7 Tips For Getting a Fabric Supplier to Respond to Your Email
As a new business owner, it is vital that you know how to write an effective email that will earn a response.
Depending on who you’re writing to, it can be easier said than done.
When it comes to reaching out to fabric suppliers, especially, there are seven key rules to remember:
1.) Consider the audience you’re reaching out. The supplier is likely receiving hundreds of emails per week, so you want to make sure your inquiry gets straight to the point. The supplier does not care about your background or the mission of your company. At the end of the day, they just want to make a sale.
2.) Keep the email short and sweet. Yes, you will want to include a nice “Hello” and an appropriate “Thank you.” But again, make sure you are not wasting the recipient’s time.

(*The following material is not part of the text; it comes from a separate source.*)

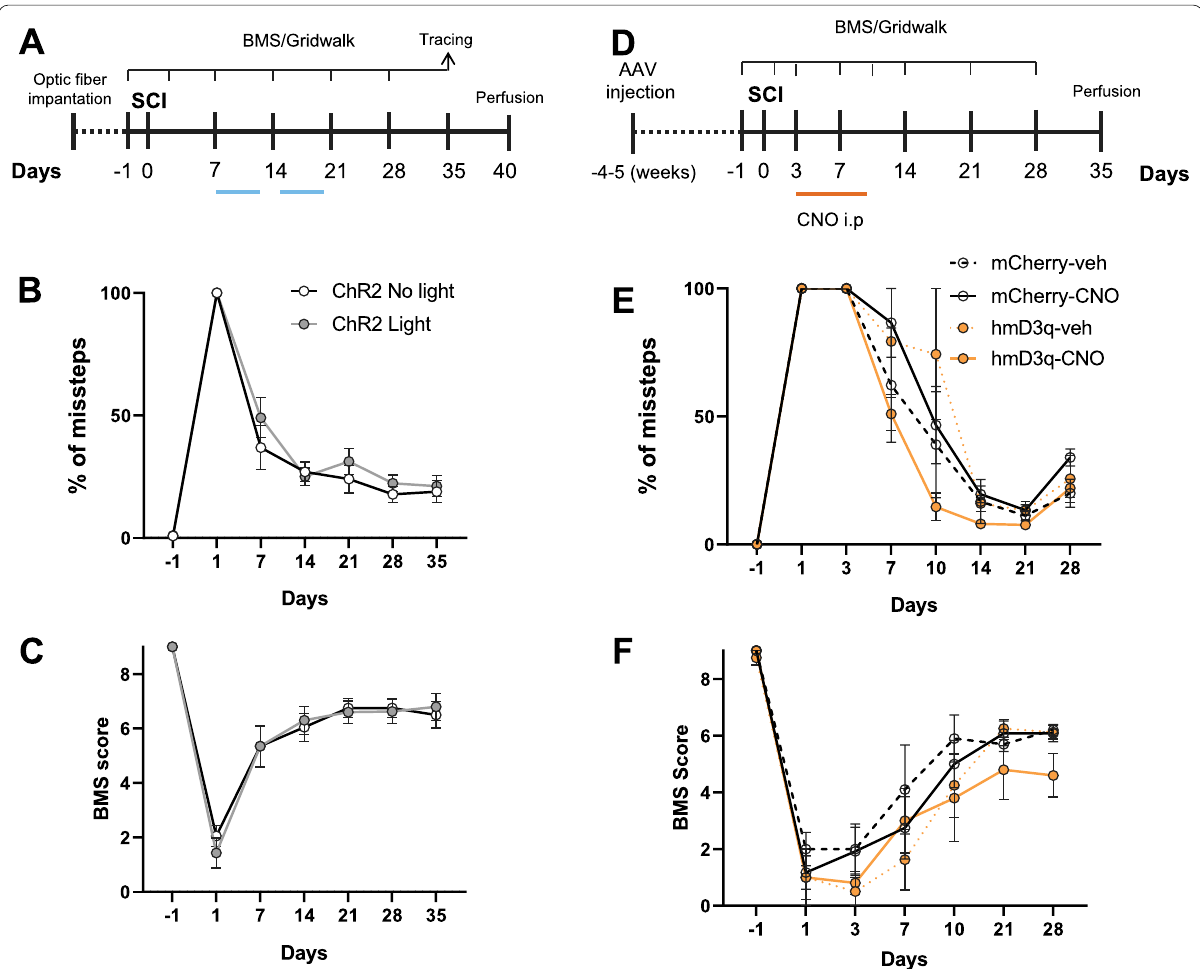
Fig. 5 Increasing neuronal activity does not induce recovery after CNS injury. A Timeline of the CST injury and stimulation experiments. B , C % of missteps in the gridwalk test ( B ) (n 8–9 mice per group for each timepoint) and BMS score ( C ) (n = differences in sensorimotor recovery in stimulated Thy1‑ChR2 (ChR2 Light) mice when compared to non‑stimulated (ChR2 No light) after CST injury. D Timeline of the DCA and stimulation experiments. E , F Chemogenetically stimulated animals (hM3Dq‑CNO) show similar sensorimotor function recovery to non‑stimulated ones (mCherry‑CNO, mCherry‑veh, hM3Dq‑veh) after DCA as seen by the gridwalk ( E ) (n timepoint) and BMS ( F ) (n 5–6 mice per group for each timepoint) tests. Represented data correspond to the BMS score and % of missteps in the = gridwalk. Data are expressed as mean s.e.m. ANOVA followed by Bonferroni ±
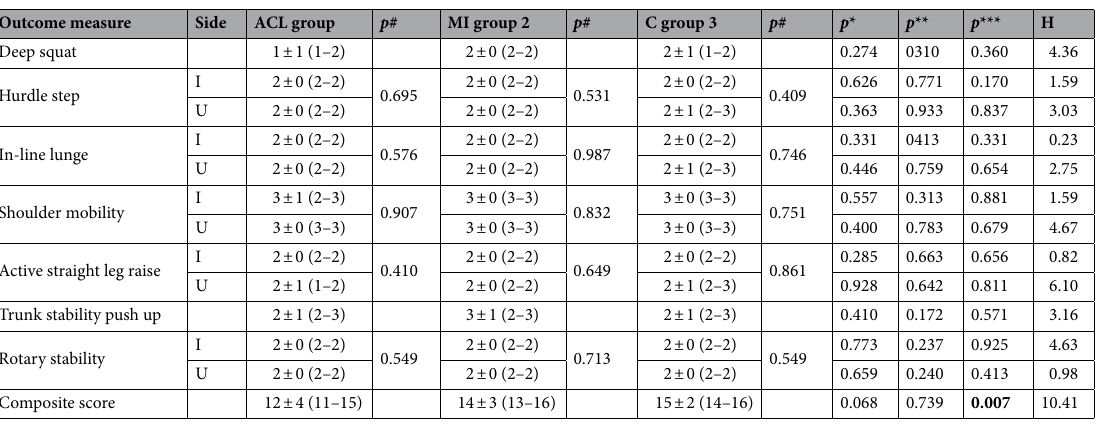
Table 2. Comparison of Functional Movement Screen variables between study groups. Values are expressed as median ± quantile range (lower quantile– upper quantile) of points from FMS test. H, Kruskal–Wallis test value between study groups. p * p value between ACL group and MI group (the p value there is the post-hoc of study groups main effect). p ** p value between MI group and C group (the p value there is the post-hoc of study groups main effect). p *** p value between ACL group and C group (the p value there is the post-hoc of study groups main effect). p# p value between involved (I) and uninvolved (U) side within each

3.) Do your due diligence. Make sure you do your own research on the supplier’s website before you reach out. Oftentimes, you can get many of your questions answered on the supplier’s About, Shop and FAQ pages.
4.) Know your stuff. Many fabric suppliers are going to want to see that you actually know what you’re talking about, so they don’t risk wasting their own time. One great way to show that you’re serious about being their customer is to send over a design, spec sheet or a visual example of the piece you’re needing the fabric for.
5.) Don’t ask about MOQ’s. Especially not in your first email. This mistake will make you come off as overly frugal and price-conscious before even making initial contact.
6.) Foster the relationship. Once you’ve received an initial response, take your time in building a relationship with the sales rep. While being courteous of their time, you want to cultivate the relationship and make it easy for them to help you. Down the road, they’ll be much more likely to negotiate MOQ’s with you later on.
7.) Stay persistent. Be mindful of not overwhelming the supplier, but don’t give up. Finding sustainable and low-impact fabrics is not an easy task for anyone. Stick to your values and keep up your search. Fabric sourcing is one of the steps in product development that can take the longest, so be patient.